> **WHAT YOU NEED TO DO**
Copy each of the items below word for word, leaving out the pictures.

══════════════════════════════

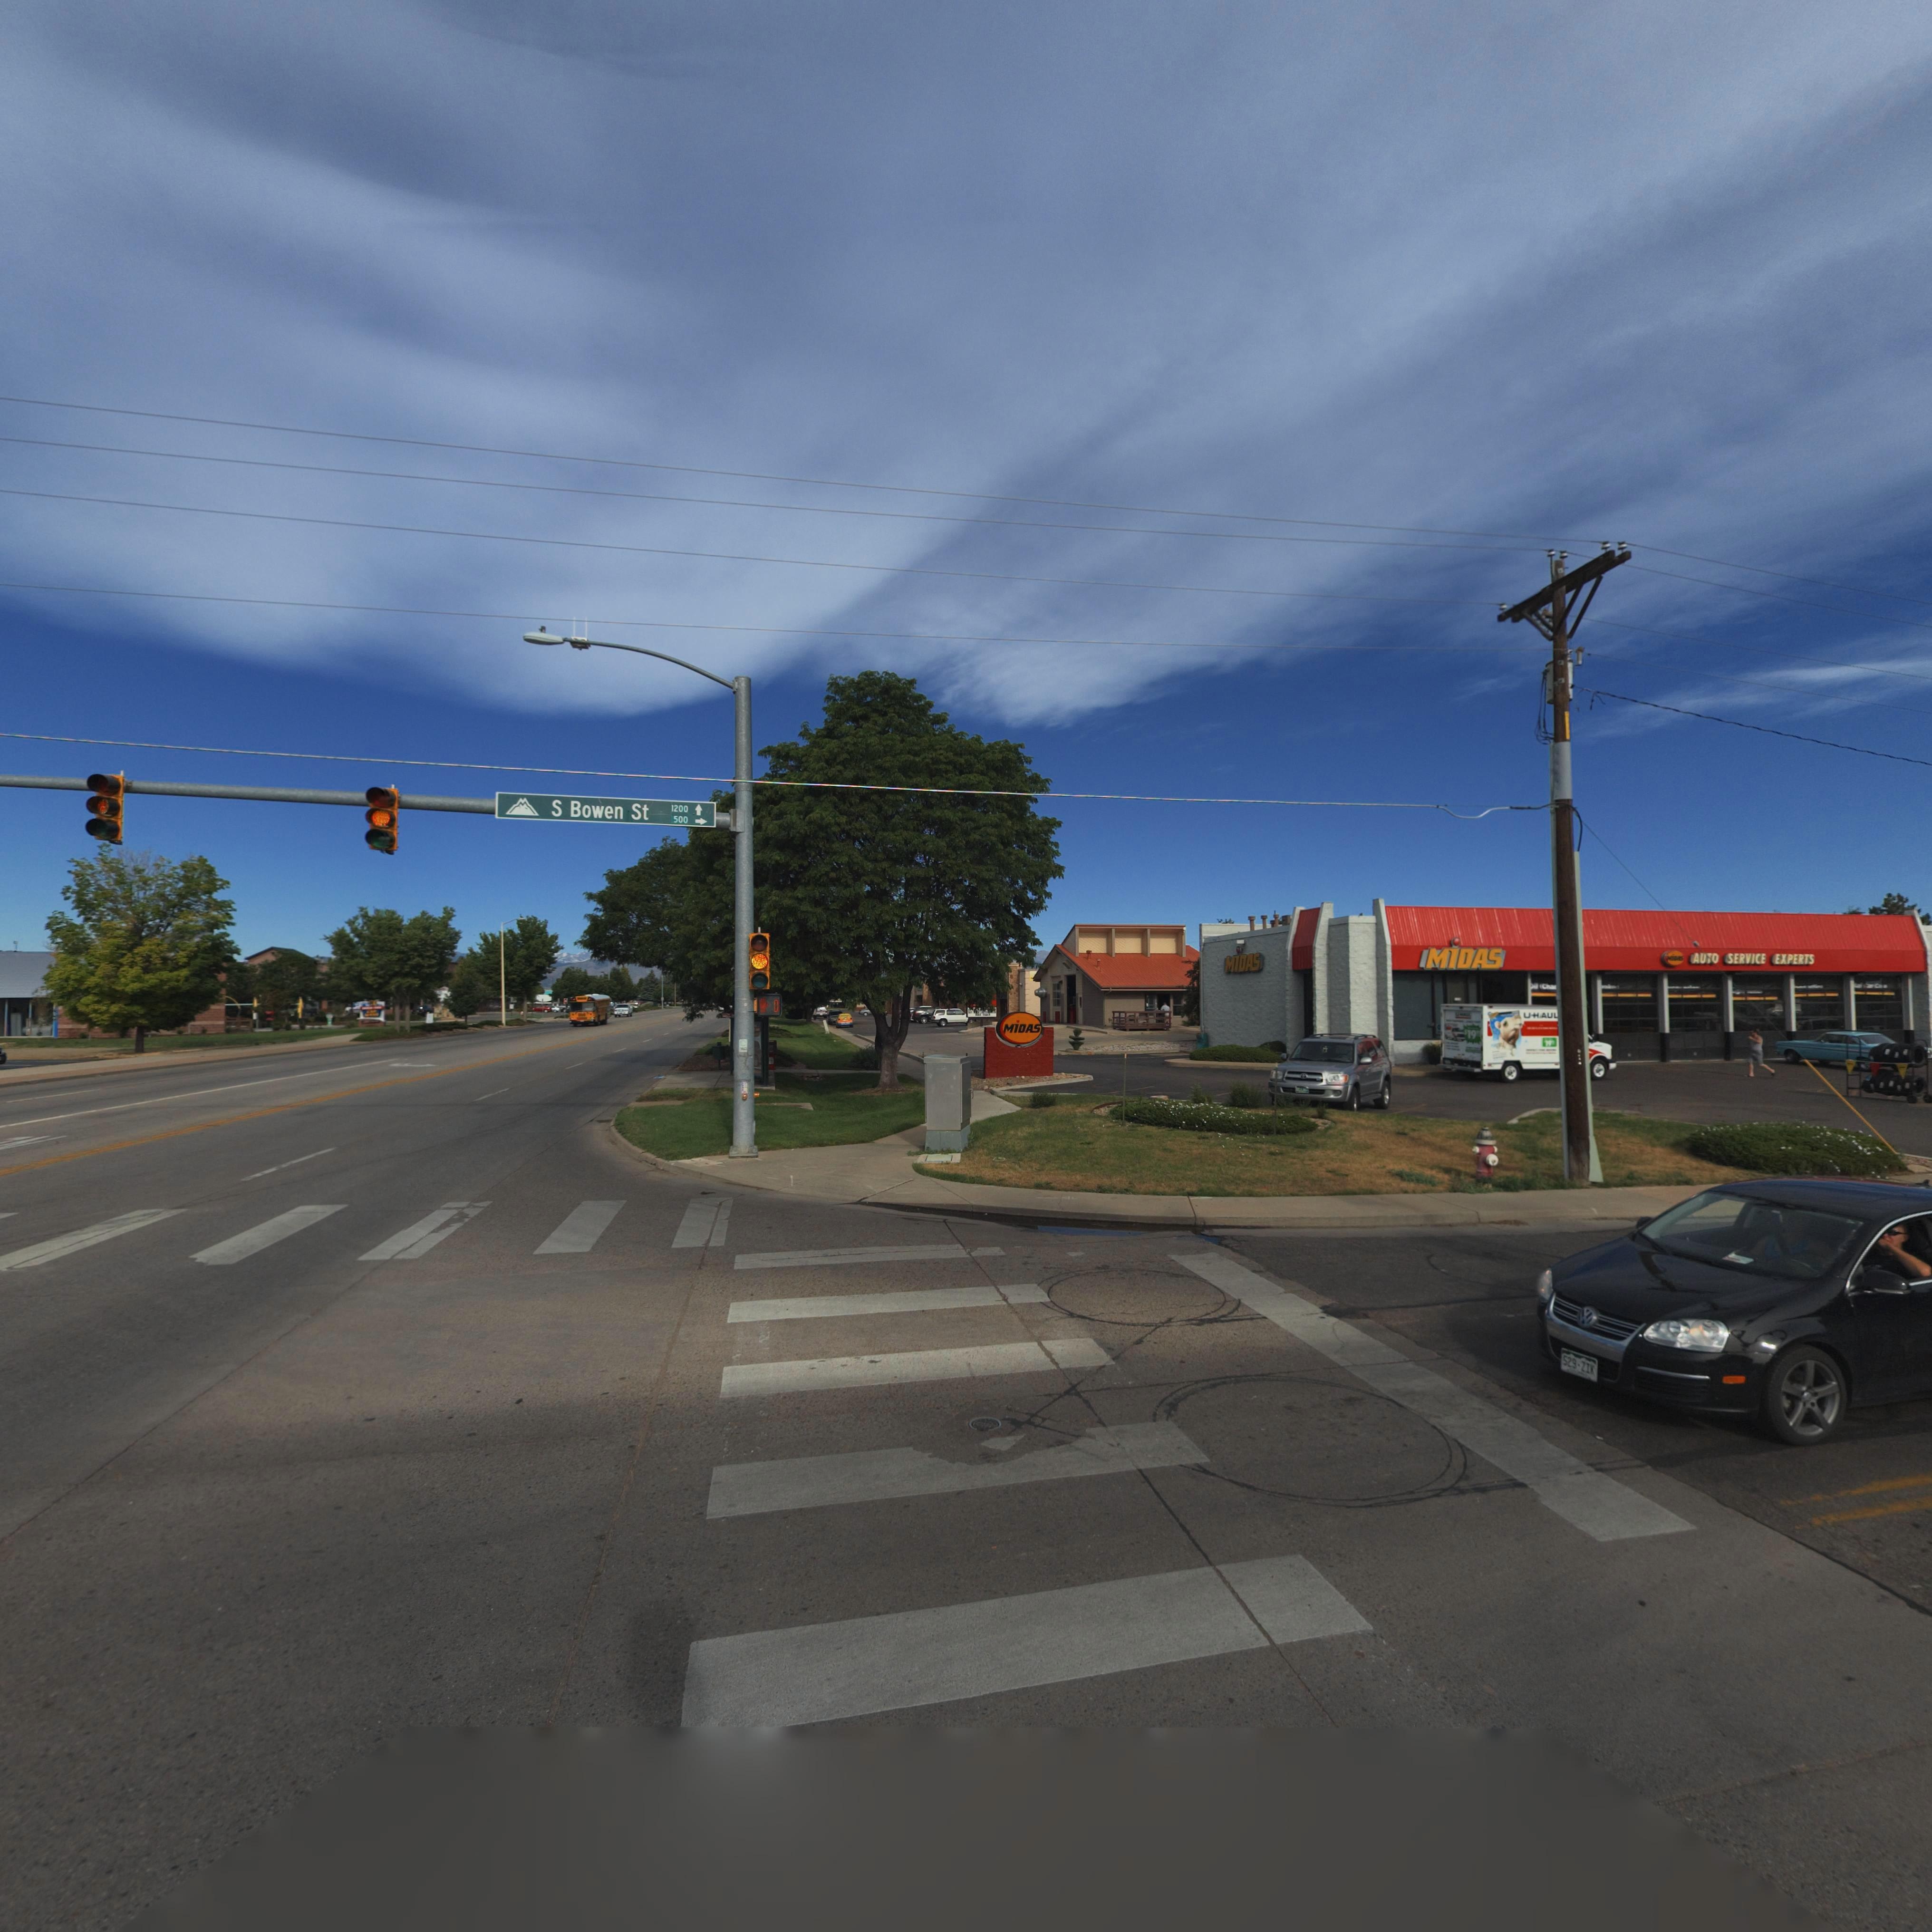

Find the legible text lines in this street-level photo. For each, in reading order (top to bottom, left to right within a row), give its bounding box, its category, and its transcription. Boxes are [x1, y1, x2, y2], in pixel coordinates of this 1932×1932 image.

[550, 798, 650, 821] StreetName: S Bowen St
[671, 804, 688, 813] StreetNumberRange: 1200
[673, 815, 708, 825] StreetNumberRange: 500->
[1224, 946, 1261, 973] BusinessName: MiDAS
[1424, 937, 1503, 969] BusinessName: MiDAS
[1666, 953, 1684, 961] BusinessName: M***S
[1003, 1019, 1041, 1033] BusinessName: MiDAS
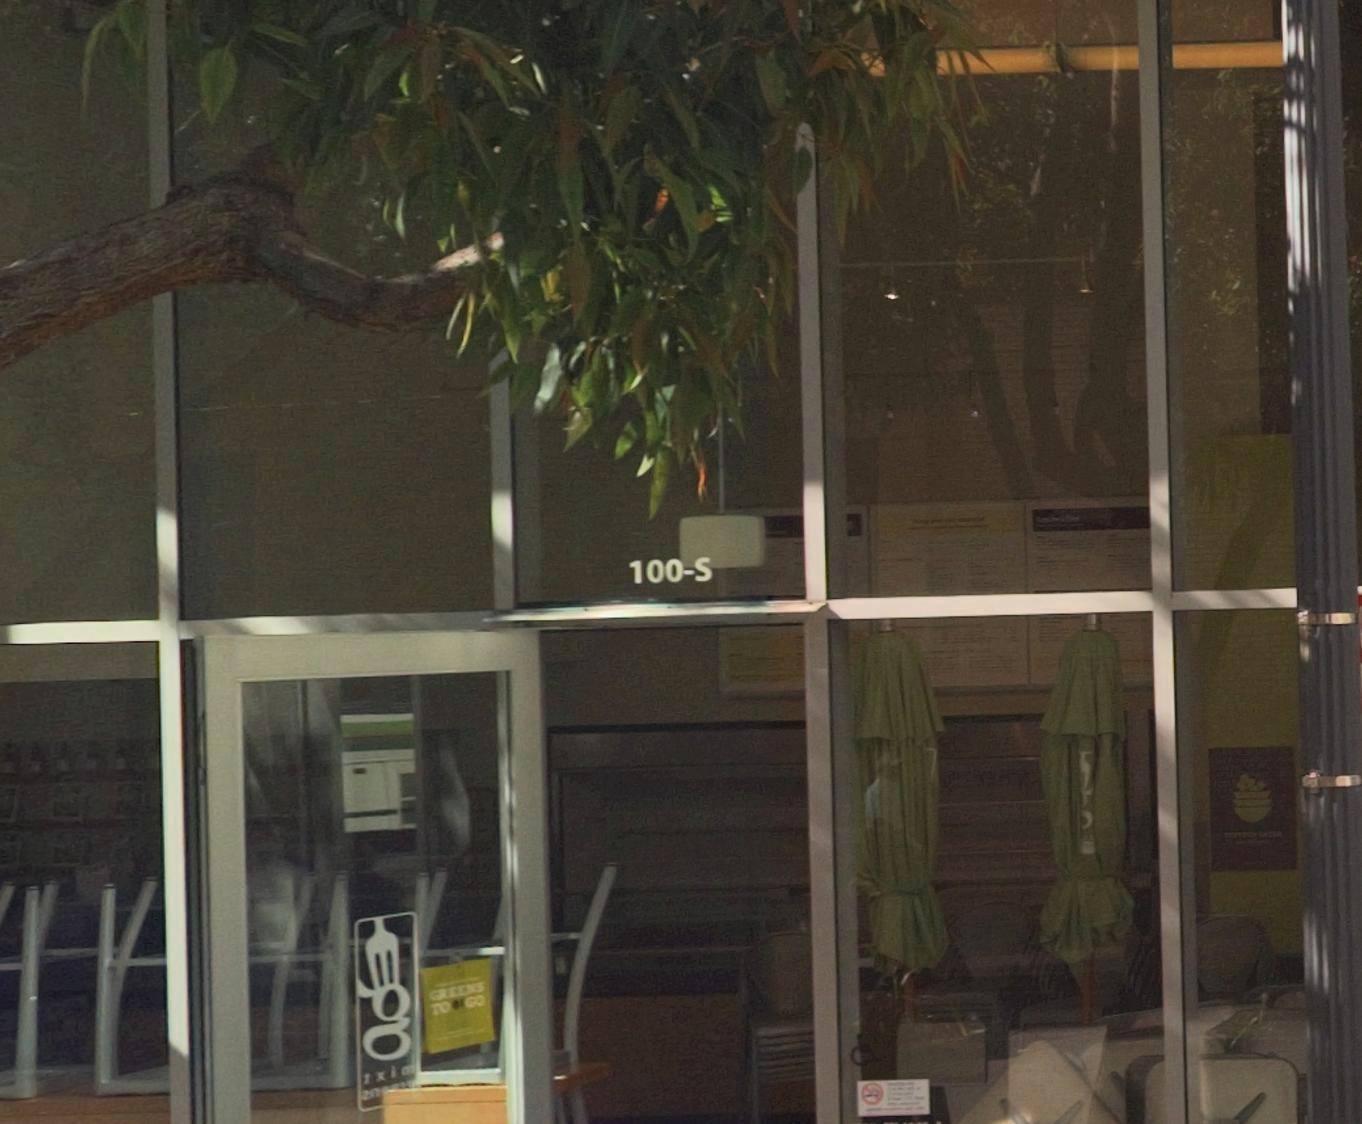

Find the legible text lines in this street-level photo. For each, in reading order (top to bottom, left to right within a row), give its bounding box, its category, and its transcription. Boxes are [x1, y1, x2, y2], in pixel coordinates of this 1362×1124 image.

[628, 553, 714, 585] StreetNumber: 100-S
[428, 980, 488, 1003] None: GREENS
[429, 993, 488, 1018] None: TO GO
[362, 983, 412, 1062] None: g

══════════════════════════════

> **SOLUTION**
Find the legible text lines in this street-level photo. For each, in reading order (top to bottom, left to right within a row), give its bounding box, its category, and its transcription. Boxes are [x1, y1, x2, y2], in pixel coordinates of this 1932×1932 image.

[550, 798, 650, 821] StreetName: S Bowen St
[671, 804, 688, 813] StreetNumberRange: 1200
[673, 815, 708, 825] StreetNumberRange: 500->
[1224, 946, 1261, 973] BusinessName: MiDAS
[1424, 937, 1503, 969] BusinessName: MiDAS
[1666, 953, 1684, 961] BusinessName: M***S
[1003, 1019, 1041, 1033] BusinessName: MiDAS

Find the legible text lines in this street-level photo. For each, in reading order (top to bottom, left to right within a row), give its bounding box, its category, and its transcription. Boxes are [x1, y1, x2, y2], in pixel coordinates of this 1362×1124 image.

[628, 553, 714, 585] StreetNumber: 100-S
[428, 980, 488, 1003] None: GREENS
[429, 993, 488, 1018] None: TO GO
[362, 983, 412, 1062] None: g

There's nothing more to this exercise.